▶ **SOURCE RECORDS**
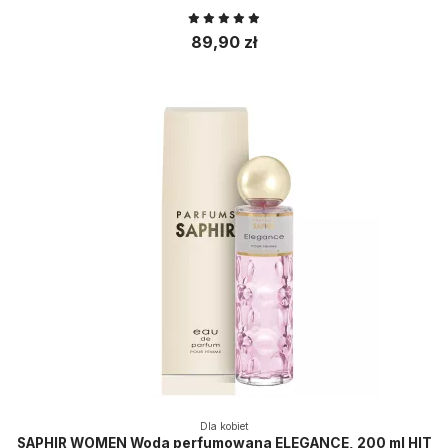
89,90 zł
Dla kobiet
SAPHIR WOMEN Woda perfumowana ELEGANCE, 200 ml HIT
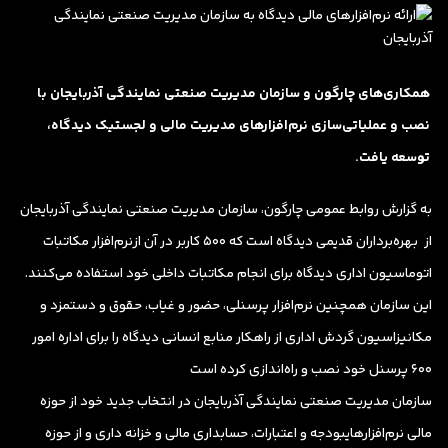
همکاری‌های چارگون و سازمان مدیریت صنعتی نمایندگی آذربایجان با
نصب و عملیاتی‌سازی نرم‌افزارهای مدیریت مالی و لجستیک دیدگاه،
توسعه یافت.
به گزارش روابط عمومی چارگون، سازمان مدیریت صنعتی نمایندگی آذربایجان
از بهره‌برداران قدیمی دیدگاه است که 500 کاربر در آن ازنرم‌افزار مکاتبات
اتوماسیون اداری دیدگاه برای انجام مکاتبات داخلی خود استفاده می‌کنند.
این سازمان همچنین نرم‌افزار پرسنلی، حضور و غیاب، حقوق و دستمزد و
مکانیزاسیون گردش اداری از راهکار منابع انسانی دیدگاه را برای اداره امور
600 پرسنل خود نصب و راه‌اندازی کرده است
سازمان مدیریت صنعتی نمایندگی آذربایجان در انتخاب جدید خود از حوزه
مالی نرم‌افزارهایبودجه و اعتبارات، حسابداری مالی و خزانه داری و از حوزه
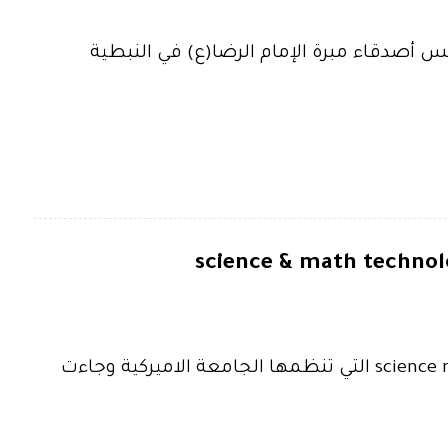
 أصدقاء مبرة الإمام الرضا(ع) في النبطية
شاركت مدارس المبرات في مباراة ال science math and technology fair التي تنظمها الجامعة الاميركية وجاءت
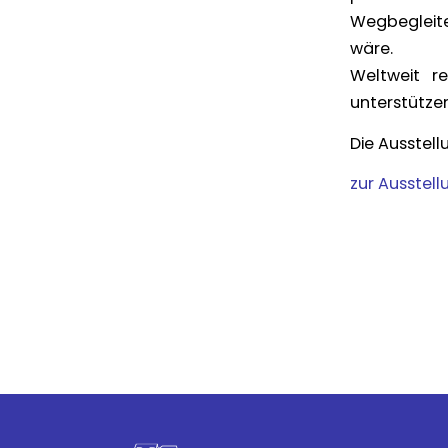
Wegbegleite
wäre.
Weltweit r
unterstütze
Die Ausstell
zur Ausstell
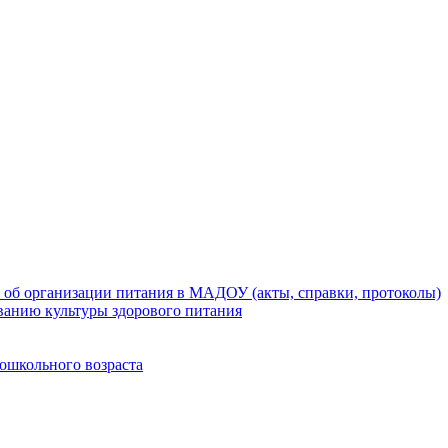
 об организации питания в МАДОУ (акты, справки, протоколы)
ванию культуры здорового питания
ошкольного возраста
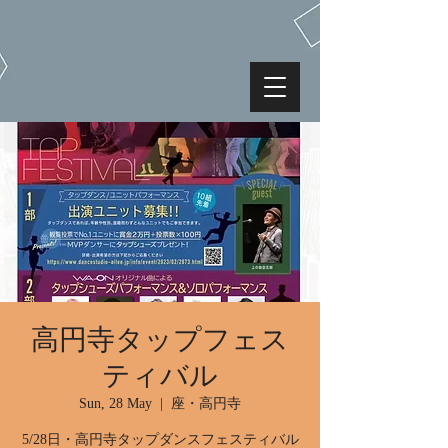
高円寺タップフェス
ティバル
Sun, 28 May
  |  
座・高円寺
5/28日・高円寺タップダンスフェスティバル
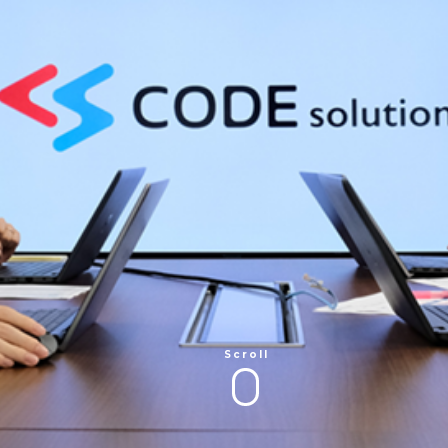
サ
Scroll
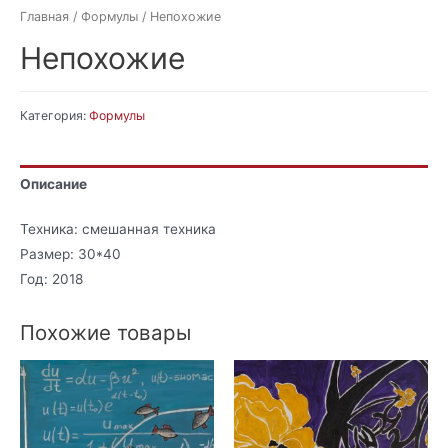
Главная
/
Формулы
/ Непохожие
Непохожие
Категория:
Формулы
Описание
Техника: смешанная техника
Размер: 30*40
Год: 2018
Похожие товары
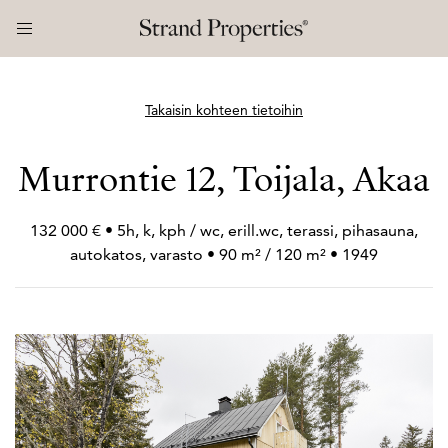
Takaisin kohteen tietoihin
Murrontie 12, Toijala, Akaa
132 000 € • 5h, k, kph / wc, erill.wc, terassi, pihasauna,
autokatos, varasto • 90 m² / 120 m² • 1949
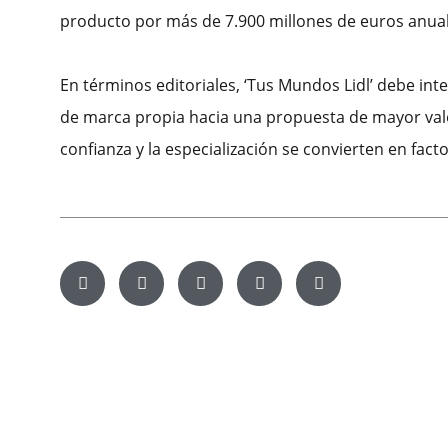
producto por más de 7.900 millones de euros anual
En términos editoriales, ‘Tus Mundos Lidl’ debe in
de marca propia hacia una propuesta de mayor valor
confianza y la especialización se convierten en fact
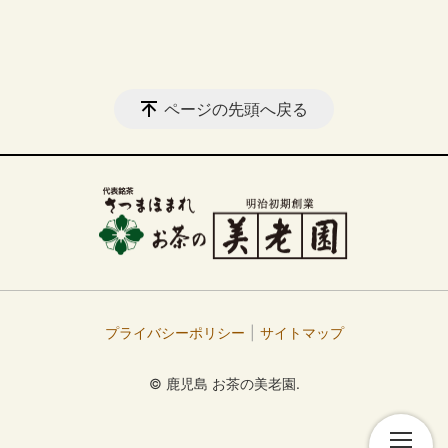
ページの先頭へ戻る
プライバシーポリシー
サイトマップ
© 鹿児島 お茶の美老園.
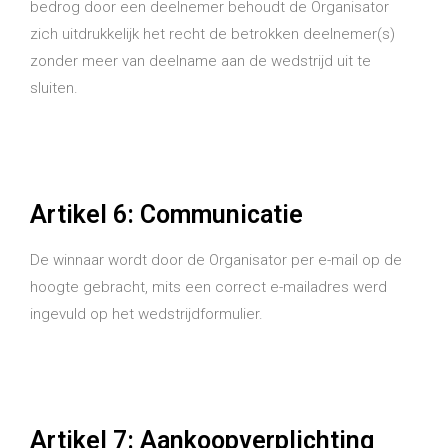
bedrog door een deelnemer behoudt de Organisator
zich uitdrukkelijk het recht de betrokken deelnemer(s)
zonder meer van deelname aan de wedstrijd uit te
sluiten.
Artikel 6: Communicatie
De winnaar wordt door de Organisator per e-mail op de
hoogte gebracht, mits een correct e-mailadres werd
ingevuld op het wedstrijdformulier.
Artikel 7: Aankoopverplichting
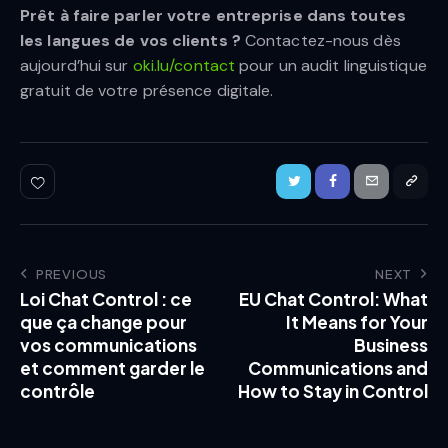
Prêt à faire parler votre entreprise dans toutes
les langues de vos clients ?
Contactez-nous dès
aujourd’hui sur
oki.lu/contact
pour un audit linguistique
gratuit de votre présence digitale.
PREVIOUS
NEXT
Loi Chat Control : ce
EU Chat Control: What
que ça change pour
It Means for Your
vos communications
Business
et comment garder le
Communications and
contrôle
How to Stay in Control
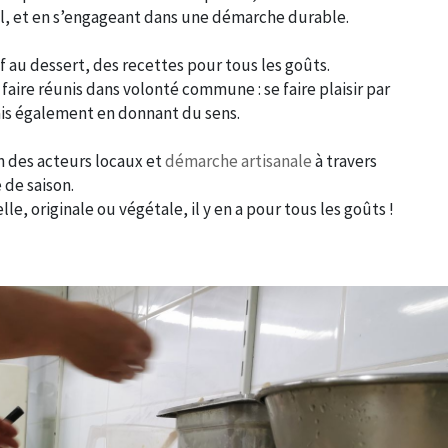
al, et en s’engageant dans une démarche durable.
if au dessert, des recettes pour tous les goûts.
 faire réunis dans volonté commune : se faire plaisir par
ais également en donnant du sens.
n des acteurs locaux et
démarche artisanale
à travers
 de saison.
lle, originale ou végétale, il y en a pour tous les goûts !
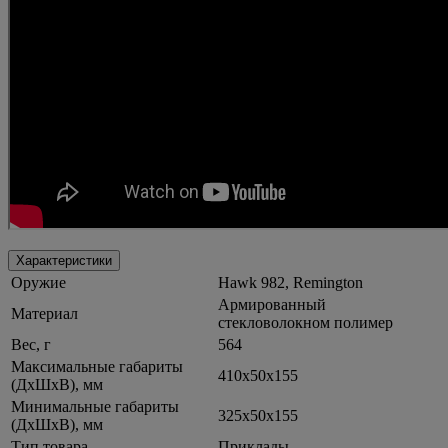
Характеристики
Оружие
Hawk 982, Remington
Армированный
Материал
стекловолокном полимер
Вес, г
564
Максимальные габариты
410х50х155
(ДхШхВ), мм
Минимальные габариты
325х50х155
(ДхШхВ), мм
Тип товара
Приклады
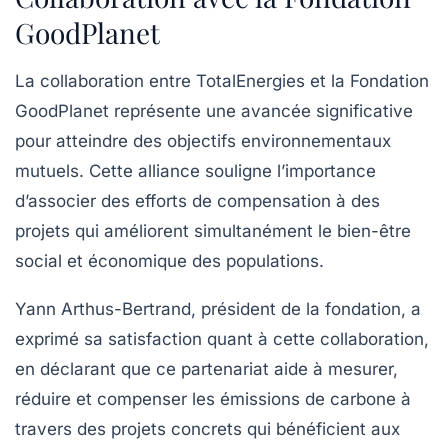
GoodPlanet
La collaboration entre TotalEnergies et la Fondation
GoodPlanet représente une avancée significative
pour atteindre des objectifs environnementaux
mutuels. Cette alliance souligne l’importance
d’associer des efforts de compensation à des
projets qui améliorent simultanément le bien-être
social et économique des populations.
Yann Arthus-Bertrand, président de la fondation, a
exprimé sa satisfaction quant à cette collaboration,
en déclarant que ce partenariat aide à mesurer,
réduire et compenser les
émissions de carbone
à
travers des projets concrets qui bénéficient aux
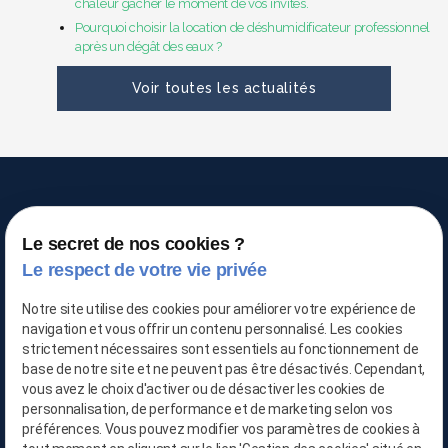
chaleur gâcher le moment de vos invités.
Pourquoi choisir la location de déshumidificateur professionnel
après un dégât des eaux ?
Voir toutes les actualités
Le secret de nos cookies ?
Le respect de votre vie privée
TRAITEMENT DE L'AIR
Notre site utilise des cookies pour améliorer votre expérience de
navigation et vous offrir un contenu personnalisé. Les cookies
strictement nécessaires sont essentiels au fonctionnement de
03 66 88 25 06
base de notre site et ne peuvent pas être désactivés. Cependant,
vous avez le choix d'activer ou de désactiver les cookies de
06 21 65 28 29
personnalisation, de performance et de marketing selon vos
préférences. Vous pouvez modifier vos paramètres de cookies à
contact@location-deshumidificateur-59.com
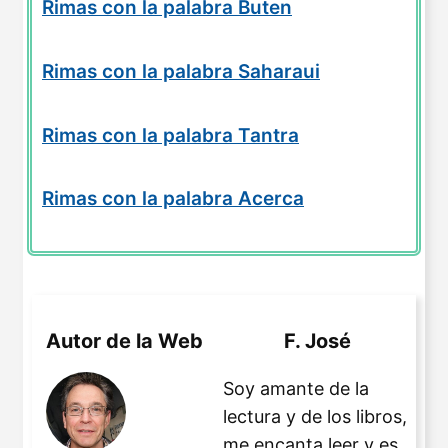
Rimas con la palabra Buten
Rimas con la palabra Saharaui
Rimas con la palabra Tantra
Rimas con la palabra Acerca
Autor de la Web
F. José
Soy amante de la
lectura y de los libros,
me encanta leer y es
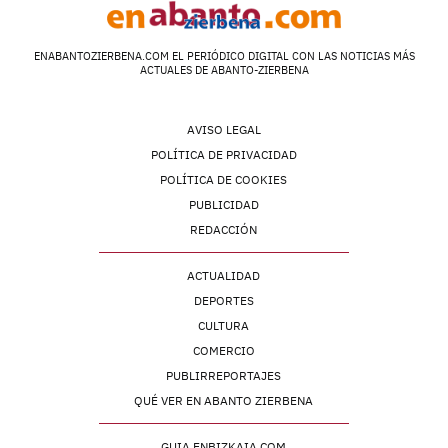
ENABANTOZIERBENA.COM EL PERIÓDICO DIGITAL CON LAS NOTICIAS MÁS
ACTUALES DE ABANTO-ZIERBENA
AVISO LEGAL
POLÍTICA DE PRIVACIDAD
POLÍTICA DE COOKIES
PUBLICIDAD
REDACCIÓN
ACTUALIDAD
DEPORTES
CULTURA
COMERCIO
PUBLIRREPORTAJES
QUÉ VER EN ABANTO ZIERBENA
GUIA ENBIZKAIA.COM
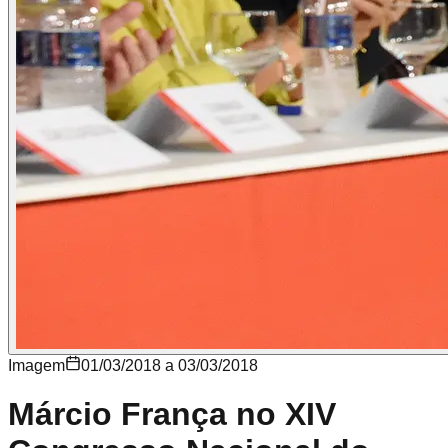
Imagem
01/03/2018 a 03/03/2018
Márcio França no XIV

▶ **YOUR GOAL**
Could you render the text of the items above as a JSON list of strings, starting at the very beginning and ending with the line that contains "SAPHIR WOMEN Woda", one string per line with blank lines dropped? Leave the pictures out.

▶ **WRITTEN REPLY**
[
  "89,90 zł",
  "Dla kobiet",
  "SAPHIR WOMEN Woda perfumowana ELEGANCE, 200 ml HIT"
]